Yapılacaklar Listesi:
a) İstinaf kararından "Emsal Mahkeme Kararı" ifadesinden "olması amacıyla eklenmiştir." ifadesine kadar olan bölümü hiçbir değişiklik yapmadan alıntılayın.
b) İstinaf kararını, gösterilen son satırın ardından gelecek biçimde sürdürerek yazın.
━━ Belge Metni
Emsal Mahkeme Kararı İstanbul Bölge Adliye Mahkemesi 43. Hukuk Dairesi 2022/1975 E. 2023/454 K. 04.05.2023 T.

Görüntülediğiniz mahkeme kararı henüz kesinleşmemiştir. Yararlı olması amacıyla eklenmiştir.

T.C.
İSTANBUL
BÖLGE ADLİYE MAHKEMESİ
43. HUKUK DAİRESİ
DOSYA NO: 2022/1975
KARAR NO: 2023/454
T Ü R K M İ L L E T İ A D I N A
İ S T İ N A F K A R A R I
İNCELENEN KARARIN
MAHKEMESİ: İSTANBUL 12. ASLİYE TİCARET MAHKEMESİ
TARİHİ: 01/07/2021
NUMARASI: 2016/519 Esas – 2021/415 Karar
DAVA: İstirdat (Ticari Satımdan Kaynaklanan)
━━━━
━━ Sağlanan Veriler
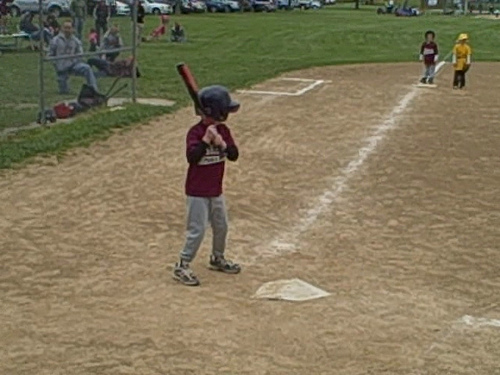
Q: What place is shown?
A: It is a field.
━━━━
Sıralı Sonuçlar:
a)
Emsal Mahkeme Kararı İstanbul Bölge Adliye Mahkemesi 43. Hukuk Dairesi 2022/1975 E. 2023/454 K. 04.05.2023 T.

Görüntülediğiniz mahkeme kararı henüz kesinleşmemiştir. Yararlı olması amacıyla eklenmiştir.

b)
İSTİNAF KARAR TARİHİ: 04/05/2023
Taraflar arasında görülen dava neticesinde ilk derece mahkemesince verilen hükmün tavzih talep eden davacı vekilince istinaf edilmesi üzerine düzenlenen rapor ve dosya kapsamı incelenip gereği görüşülüp düşünüldü;
TARAFLARIN İDDİA VE SAVUNMALARININ ÖZETİ
TALEP: Tavzih talep eden davacı vekili dilekçesinde özetle; açılmış olan davanın kabul edilmiş olmasına karşın, işbu davada talep edilen hakka ulaşılamamakta olduğunu, lehe verilen kararı icra edebilmek adına bir dava daha açma gibi bir durumla karşılaşmanın söz konusu olduğunu, icra müdürlüğünün cevabından da anlaşılacağı üzere, kararın icrasının tereddüt yaratıyor olması kapsamında, HMK m.305 gereğince hükmün tavzihine ihtiyaç bulunduğunu, bu doğrultuda, mahkemece verilmiş olan karar kapsamında, davaya konu çekin kime istirdat edileceği hususunda HMK. m. 305 kapsamında tavzih talep etme zarureti hasıl olduğunu beyanla, verilen kararın, icra müdürlüğü yönünden yeterince açık olmaması ve yine icra müdürlüğü açısından icrası tereddüt yaratmakta olması dolayısıyla istirdatına karar verilen çekin kime istirdat edileceği hususunda kararın tavzih edilmesine karar verilmesini talep etmiştir.
CEVAP: Karşı taraf/davalı tavzih talebine karşı cevap vermemiştir.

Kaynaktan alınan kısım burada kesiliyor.